[[ PAGE TEXT open ]]
In these moments I feel far from the St Sean I’d love to be. I feel I am selfish, that my life, well at least this part of my life, is all about me, and nobody else. Nizam is a supportive disciple though, still playing with his beard as we drive along, the hot air gushing through the open windows, he says, “Who are we if we are not happy? There are some things we have to do”.

The border finally approaches, and after 2 nights sleeping rough in Turkey we are almost there. We pass through the Turkish control, and finally we are hearing Arabic sounds. I smile sweetly at the cigarette smoking Syrian inspecting my passport. I can almost smell the hummus waiting for me.

Suddenly he looks up and points to an Israeli baggage sticker on the back of my passport and before I know it we are being escorted out of Syria and back into Turkey. Bastard. I feel so stupid. I never checked my passport for stickers… It’s a 3 day drive back to Istanbul. Does the road to Damascus end here, at the border?

Fortunately Nizam befriends one of the border guards who tells us to take the sticker off and try again at the next crossing. It adds an hour and half to our 4 day trip, but spirits are up and we soldier on. At the next crossing they say they do not issue visas. I am asked to explain the reasons for my visit and my occupation. The mere mention of TV sounds alarm bells and Nizam does some quick and clever talking. The boss here is warming to us and wants to help, he hands Nizam a cigarette and rings his boss. 3 hours later we pass through the checkpoint and celebrate with a non-alcoholic beer from the fist shop we find.

“Welcome back to Syria St Sean we’ve almost made it now”, I smell the air and feel the land and smile at Nizam. Now we are really on the road to Damascus.

On the road

Nizam woke in a shock. I was drinking from a bottle of water that suddenly made a loud crack. “Good morning darling! How are you today”, he smiled in a cute Arabic way. Before I could respond he took off to find some coffee, I grunted after him.
[[ PAGE TEXT closed ]]
[[ DATA EXTRACTS open ]]
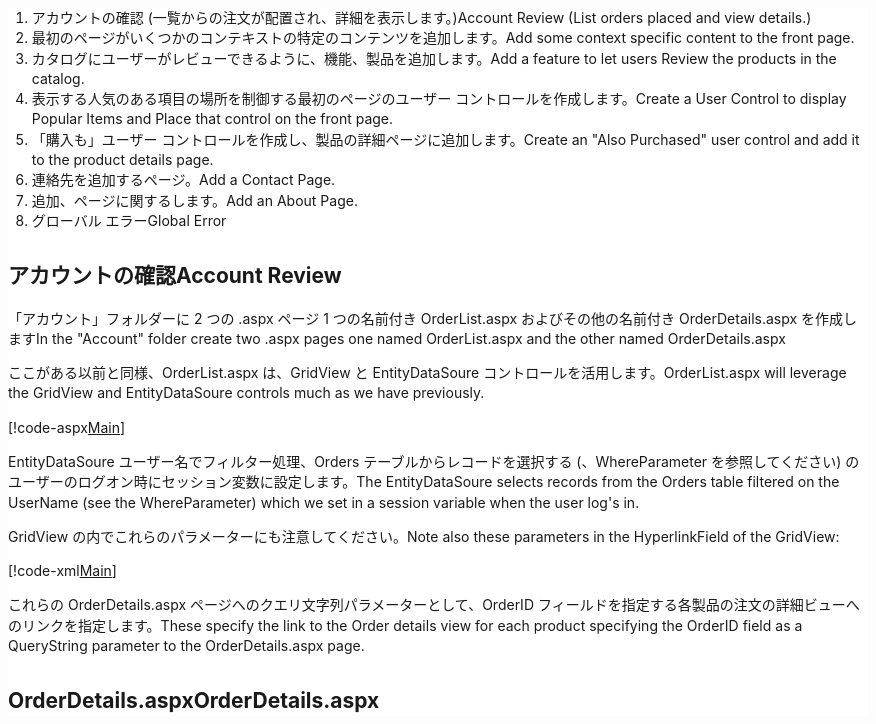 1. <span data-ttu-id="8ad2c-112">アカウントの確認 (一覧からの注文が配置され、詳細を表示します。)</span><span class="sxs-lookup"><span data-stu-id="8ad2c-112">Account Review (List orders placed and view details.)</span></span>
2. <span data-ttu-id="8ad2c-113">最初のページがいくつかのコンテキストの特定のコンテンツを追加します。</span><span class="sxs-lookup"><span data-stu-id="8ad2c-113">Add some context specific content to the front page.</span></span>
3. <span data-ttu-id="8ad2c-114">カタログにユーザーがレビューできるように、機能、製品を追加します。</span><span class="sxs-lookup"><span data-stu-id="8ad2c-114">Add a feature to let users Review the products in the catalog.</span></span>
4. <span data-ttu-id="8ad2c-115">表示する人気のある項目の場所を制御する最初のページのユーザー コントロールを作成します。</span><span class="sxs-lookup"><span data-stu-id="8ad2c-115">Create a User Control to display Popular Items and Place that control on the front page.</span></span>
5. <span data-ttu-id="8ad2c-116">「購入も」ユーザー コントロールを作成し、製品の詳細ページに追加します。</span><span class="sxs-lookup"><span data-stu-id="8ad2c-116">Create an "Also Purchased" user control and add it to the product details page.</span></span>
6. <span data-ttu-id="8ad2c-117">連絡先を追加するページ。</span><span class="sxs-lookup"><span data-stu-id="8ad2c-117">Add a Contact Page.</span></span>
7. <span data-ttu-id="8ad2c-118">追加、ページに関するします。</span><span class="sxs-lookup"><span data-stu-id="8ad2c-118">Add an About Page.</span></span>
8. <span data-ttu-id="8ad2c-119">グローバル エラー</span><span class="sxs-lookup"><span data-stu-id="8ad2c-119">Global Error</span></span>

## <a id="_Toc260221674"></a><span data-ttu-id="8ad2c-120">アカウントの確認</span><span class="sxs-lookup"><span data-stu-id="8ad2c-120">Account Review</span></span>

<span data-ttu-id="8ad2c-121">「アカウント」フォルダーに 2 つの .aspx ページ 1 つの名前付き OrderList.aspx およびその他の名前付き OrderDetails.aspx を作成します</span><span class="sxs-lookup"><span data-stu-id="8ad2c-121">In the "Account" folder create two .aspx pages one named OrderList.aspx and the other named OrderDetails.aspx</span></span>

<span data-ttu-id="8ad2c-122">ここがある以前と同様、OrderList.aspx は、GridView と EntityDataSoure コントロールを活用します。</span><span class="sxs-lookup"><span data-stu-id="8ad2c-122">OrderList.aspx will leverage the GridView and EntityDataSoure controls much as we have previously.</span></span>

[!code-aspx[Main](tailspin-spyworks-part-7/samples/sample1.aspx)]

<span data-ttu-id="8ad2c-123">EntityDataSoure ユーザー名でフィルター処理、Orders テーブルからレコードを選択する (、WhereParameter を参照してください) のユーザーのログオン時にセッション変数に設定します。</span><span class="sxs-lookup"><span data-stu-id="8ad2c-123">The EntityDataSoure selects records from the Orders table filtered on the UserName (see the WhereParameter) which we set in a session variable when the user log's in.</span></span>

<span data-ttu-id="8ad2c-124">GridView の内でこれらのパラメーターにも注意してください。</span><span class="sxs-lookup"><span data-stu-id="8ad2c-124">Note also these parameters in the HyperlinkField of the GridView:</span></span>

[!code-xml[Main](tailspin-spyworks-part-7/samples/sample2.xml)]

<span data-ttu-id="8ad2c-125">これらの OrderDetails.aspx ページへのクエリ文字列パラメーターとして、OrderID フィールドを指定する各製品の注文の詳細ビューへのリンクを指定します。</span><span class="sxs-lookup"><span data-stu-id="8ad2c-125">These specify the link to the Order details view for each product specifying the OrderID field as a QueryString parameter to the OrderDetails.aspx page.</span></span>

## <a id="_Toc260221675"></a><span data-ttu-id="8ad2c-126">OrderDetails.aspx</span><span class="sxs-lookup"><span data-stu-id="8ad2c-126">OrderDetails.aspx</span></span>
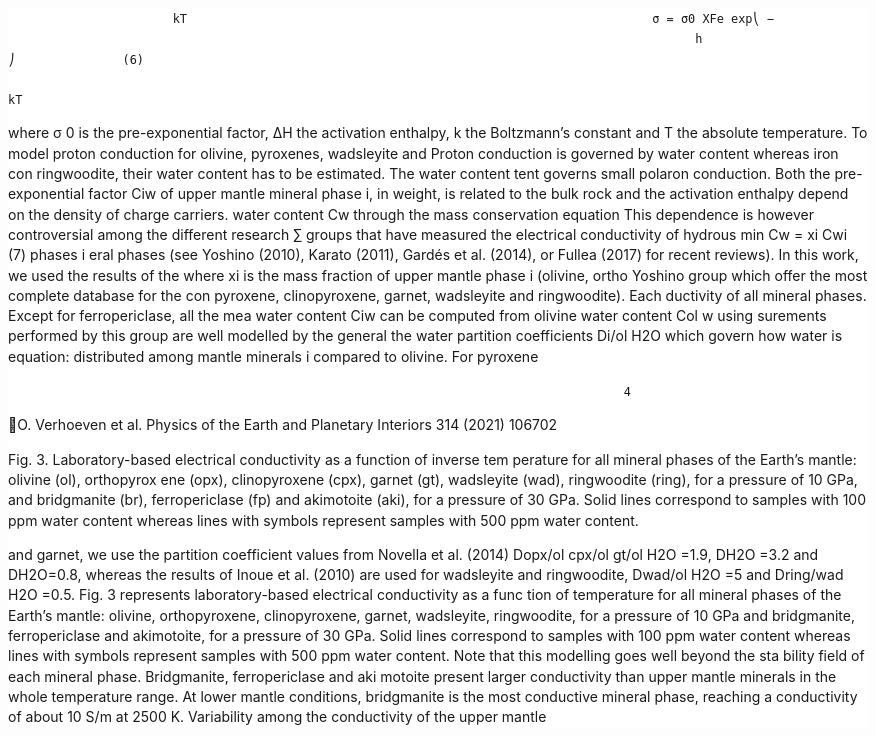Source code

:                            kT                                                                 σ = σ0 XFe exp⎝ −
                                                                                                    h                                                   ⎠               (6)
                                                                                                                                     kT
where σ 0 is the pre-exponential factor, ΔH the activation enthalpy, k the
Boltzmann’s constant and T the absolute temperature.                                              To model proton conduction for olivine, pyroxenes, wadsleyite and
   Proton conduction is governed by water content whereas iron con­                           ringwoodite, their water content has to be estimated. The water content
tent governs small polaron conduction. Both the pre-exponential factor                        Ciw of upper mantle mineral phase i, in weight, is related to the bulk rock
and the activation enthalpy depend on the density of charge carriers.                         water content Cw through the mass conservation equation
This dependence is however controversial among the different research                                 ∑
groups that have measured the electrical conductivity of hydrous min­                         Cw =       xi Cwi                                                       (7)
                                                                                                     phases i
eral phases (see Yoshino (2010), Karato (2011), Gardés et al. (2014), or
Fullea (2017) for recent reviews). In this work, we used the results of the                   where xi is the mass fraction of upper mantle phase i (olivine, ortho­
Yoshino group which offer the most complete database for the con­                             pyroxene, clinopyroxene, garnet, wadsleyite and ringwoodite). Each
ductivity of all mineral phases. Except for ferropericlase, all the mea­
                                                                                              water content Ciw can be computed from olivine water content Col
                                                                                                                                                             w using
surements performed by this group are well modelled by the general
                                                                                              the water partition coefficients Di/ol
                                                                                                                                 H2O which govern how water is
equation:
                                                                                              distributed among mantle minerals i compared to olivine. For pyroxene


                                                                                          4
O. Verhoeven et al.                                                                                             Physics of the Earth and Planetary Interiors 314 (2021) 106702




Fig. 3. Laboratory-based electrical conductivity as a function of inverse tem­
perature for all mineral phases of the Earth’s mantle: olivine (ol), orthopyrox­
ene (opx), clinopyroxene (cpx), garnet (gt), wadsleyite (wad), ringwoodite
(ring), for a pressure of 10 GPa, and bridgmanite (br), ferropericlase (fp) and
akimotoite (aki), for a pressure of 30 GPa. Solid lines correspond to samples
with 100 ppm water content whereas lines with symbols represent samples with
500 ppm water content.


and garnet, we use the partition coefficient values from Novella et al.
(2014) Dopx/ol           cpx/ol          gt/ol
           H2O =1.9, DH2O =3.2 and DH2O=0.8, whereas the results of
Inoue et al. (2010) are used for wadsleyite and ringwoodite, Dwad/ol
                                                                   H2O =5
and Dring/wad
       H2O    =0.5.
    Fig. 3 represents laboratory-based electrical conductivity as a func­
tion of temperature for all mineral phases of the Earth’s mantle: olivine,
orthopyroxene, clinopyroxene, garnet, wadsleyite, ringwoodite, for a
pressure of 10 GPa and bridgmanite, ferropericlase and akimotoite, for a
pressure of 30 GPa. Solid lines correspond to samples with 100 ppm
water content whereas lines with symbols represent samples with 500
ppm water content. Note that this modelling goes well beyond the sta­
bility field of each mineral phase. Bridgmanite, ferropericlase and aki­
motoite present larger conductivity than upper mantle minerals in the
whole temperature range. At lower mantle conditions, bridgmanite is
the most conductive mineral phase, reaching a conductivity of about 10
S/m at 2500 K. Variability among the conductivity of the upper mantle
[[ DATA EXTRACTS closed ]]
**WHAT YOU ARE ASKED TO DO**
Answer these questions from the travel account above, one per line:
1. What is Nizam doing with his beard as they drive along?
2. What does the passport inspector at the first Syrian control point to?
3. How long after the boss at the second crossing rings his own boss do they pass through the checkpoint?

**TASK RESPONSE**
1. Playing with it.
2. An Israeli baggage sticker on the back of the passport.
3. 3 hours.